(Saved entries)
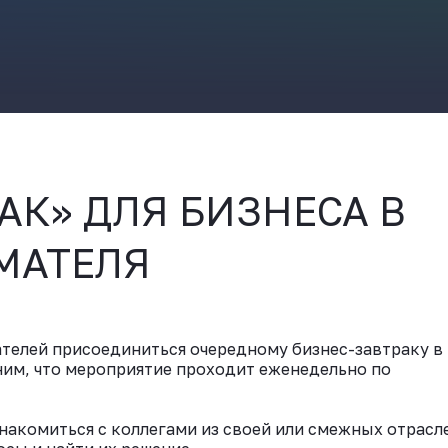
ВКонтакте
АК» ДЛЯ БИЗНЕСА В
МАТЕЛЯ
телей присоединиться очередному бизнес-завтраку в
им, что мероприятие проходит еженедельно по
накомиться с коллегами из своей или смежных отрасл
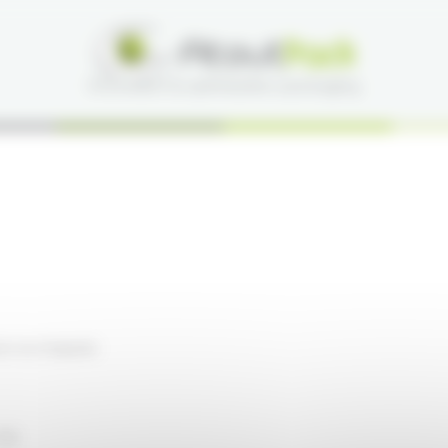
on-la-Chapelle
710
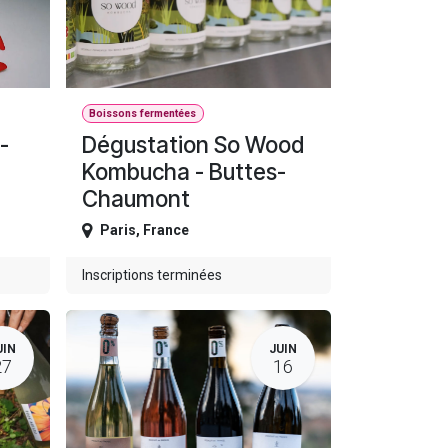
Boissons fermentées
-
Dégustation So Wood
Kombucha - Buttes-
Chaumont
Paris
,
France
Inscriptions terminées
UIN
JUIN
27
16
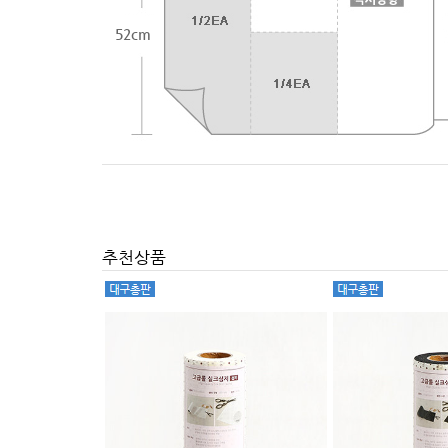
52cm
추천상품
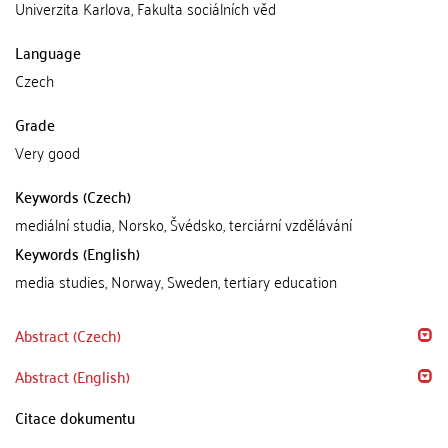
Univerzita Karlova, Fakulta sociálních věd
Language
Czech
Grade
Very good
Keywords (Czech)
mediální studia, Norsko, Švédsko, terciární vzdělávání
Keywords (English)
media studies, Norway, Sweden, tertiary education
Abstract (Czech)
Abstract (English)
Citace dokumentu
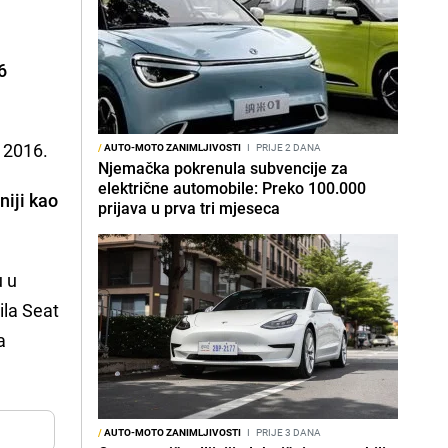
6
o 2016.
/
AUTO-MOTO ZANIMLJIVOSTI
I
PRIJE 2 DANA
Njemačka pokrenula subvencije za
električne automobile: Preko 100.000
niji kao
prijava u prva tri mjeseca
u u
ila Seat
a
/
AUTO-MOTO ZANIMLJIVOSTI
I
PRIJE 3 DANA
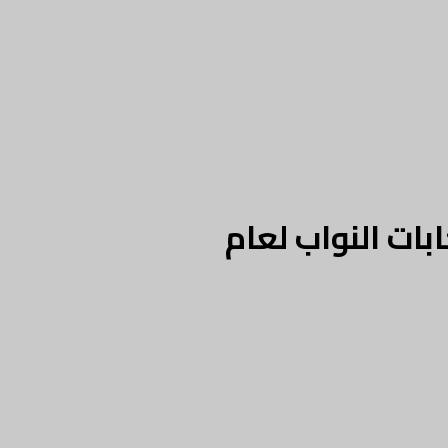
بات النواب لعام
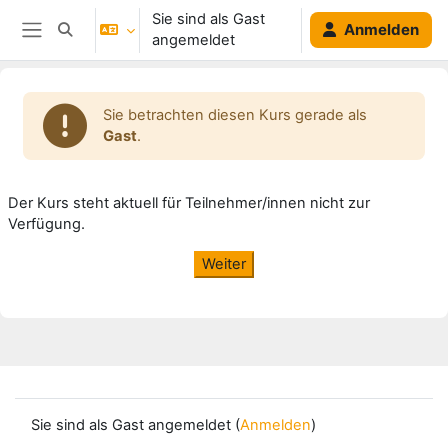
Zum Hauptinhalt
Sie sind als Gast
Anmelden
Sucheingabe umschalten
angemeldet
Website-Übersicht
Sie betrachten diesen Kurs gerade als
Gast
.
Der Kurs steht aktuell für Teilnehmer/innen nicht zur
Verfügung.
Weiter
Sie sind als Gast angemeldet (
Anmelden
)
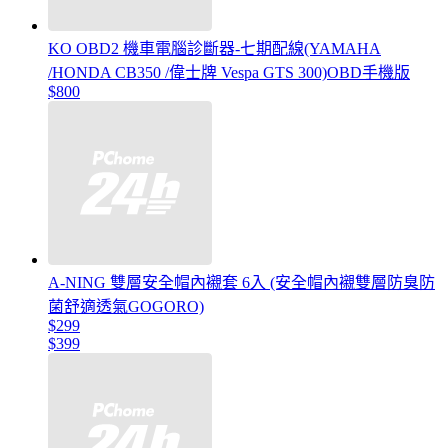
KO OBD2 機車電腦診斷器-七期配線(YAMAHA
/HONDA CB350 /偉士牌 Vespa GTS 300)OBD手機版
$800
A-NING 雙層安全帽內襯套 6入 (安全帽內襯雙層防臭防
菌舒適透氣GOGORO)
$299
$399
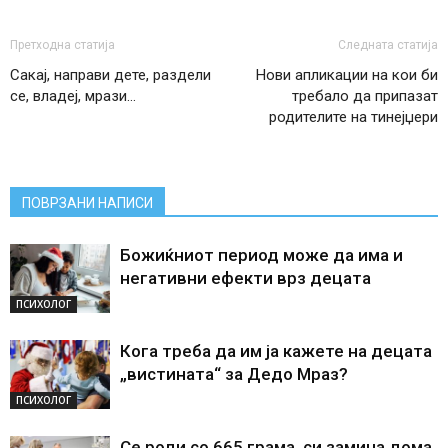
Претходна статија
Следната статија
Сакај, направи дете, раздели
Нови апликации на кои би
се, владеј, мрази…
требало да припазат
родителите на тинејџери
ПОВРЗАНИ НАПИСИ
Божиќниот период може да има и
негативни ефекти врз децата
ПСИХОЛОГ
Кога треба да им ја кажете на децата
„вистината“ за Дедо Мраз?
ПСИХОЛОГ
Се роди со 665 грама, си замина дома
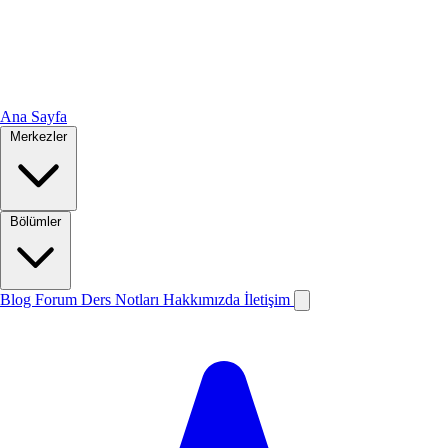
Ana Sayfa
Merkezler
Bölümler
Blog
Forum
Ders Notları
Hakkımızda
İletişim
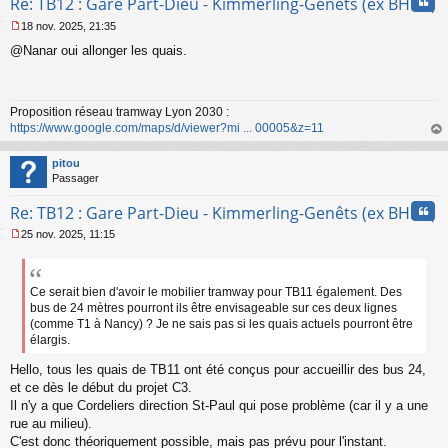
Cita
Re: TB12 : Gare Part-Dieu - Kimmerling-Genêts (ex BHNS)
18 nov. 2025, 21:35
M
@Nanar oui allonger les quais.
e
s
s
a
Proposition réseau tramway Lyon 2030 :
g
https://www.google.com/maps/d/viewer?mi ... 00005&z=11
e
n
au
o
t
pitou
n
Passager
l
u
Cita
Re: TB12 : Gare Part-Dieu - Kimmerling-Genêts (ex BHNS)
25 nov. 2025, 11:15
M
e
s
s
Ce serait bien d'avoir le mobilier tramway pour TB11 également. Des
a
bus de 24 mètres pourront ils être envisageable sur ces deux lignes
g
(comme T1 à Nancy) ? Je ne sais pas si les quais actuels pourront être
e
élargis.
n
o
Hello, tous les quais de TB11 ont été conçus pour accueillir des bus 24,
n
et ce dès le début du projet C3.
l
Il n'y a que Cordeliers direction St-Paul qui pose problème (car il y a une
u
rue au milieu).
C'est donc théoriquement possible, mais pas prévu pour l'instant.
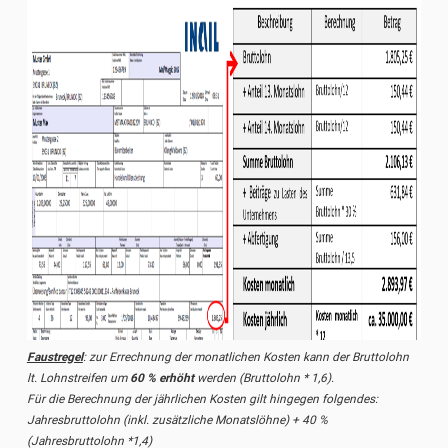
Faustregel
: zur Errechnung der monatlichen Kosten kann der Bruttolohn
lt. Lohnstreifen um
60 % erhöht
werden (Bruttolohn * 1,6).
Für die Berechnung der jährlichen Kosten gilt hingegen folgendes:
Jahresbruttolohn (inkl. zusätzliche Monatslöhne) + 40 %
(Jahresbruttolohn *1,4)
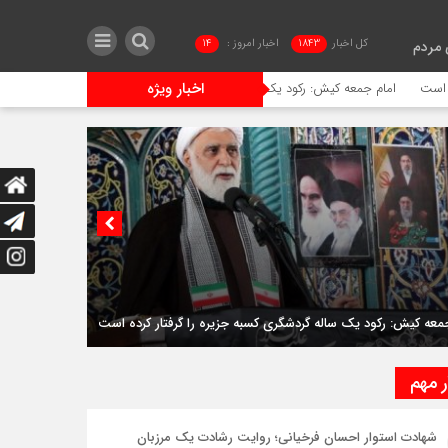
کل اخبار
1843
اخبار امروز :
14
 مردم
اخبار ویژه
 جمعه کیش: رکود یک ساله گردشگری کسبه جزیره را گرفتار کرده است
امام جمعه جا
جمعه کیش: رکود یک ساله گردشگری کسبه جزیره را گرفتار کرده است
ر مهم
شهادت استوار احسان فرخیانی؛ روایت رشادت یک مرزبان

--

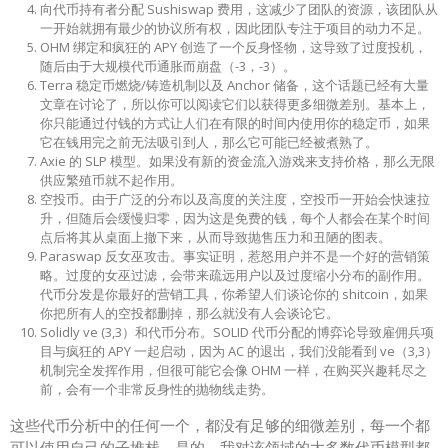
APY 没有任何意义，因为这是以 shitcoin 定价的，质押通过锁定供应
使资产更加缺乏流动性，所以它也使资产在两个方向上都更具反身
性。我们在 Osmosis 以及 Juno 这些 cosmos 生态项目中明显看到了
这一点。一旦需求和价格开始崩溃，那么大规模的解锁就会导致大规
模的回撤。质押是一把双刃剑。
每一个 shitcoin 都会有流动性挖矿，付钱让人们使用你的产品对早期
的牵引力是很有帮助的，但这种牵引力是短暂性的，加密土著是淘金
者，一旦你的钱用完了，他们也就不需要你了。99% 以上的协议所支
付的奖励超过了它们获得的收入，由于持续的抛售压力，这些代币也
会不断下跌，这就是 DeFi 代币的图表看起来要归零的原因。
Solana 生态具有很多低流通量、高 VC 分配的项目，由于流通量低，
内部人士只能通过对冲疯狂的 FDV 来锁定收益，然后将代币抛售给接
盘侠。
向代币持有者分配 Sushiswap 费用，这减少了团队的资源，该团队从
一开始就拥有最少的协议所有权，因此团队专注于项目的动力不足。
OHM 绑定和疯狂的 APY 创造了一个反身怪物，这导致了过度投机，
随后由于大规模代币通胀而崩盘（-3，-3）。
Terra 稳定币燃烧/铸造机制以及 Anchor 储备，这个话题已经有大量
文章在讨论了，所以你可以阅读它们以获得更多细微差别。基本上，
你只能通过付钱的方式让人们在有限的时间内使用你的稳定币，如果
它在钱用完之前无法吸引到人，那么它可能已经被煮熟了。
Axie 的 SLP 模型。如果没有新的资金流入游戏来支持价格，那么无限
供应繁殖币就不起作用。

TASK DIRECTIONS →
Go through the entries above and count the lines containing "کسبه". Give the number only.

RESULT FOR THIS EXERCISE →
2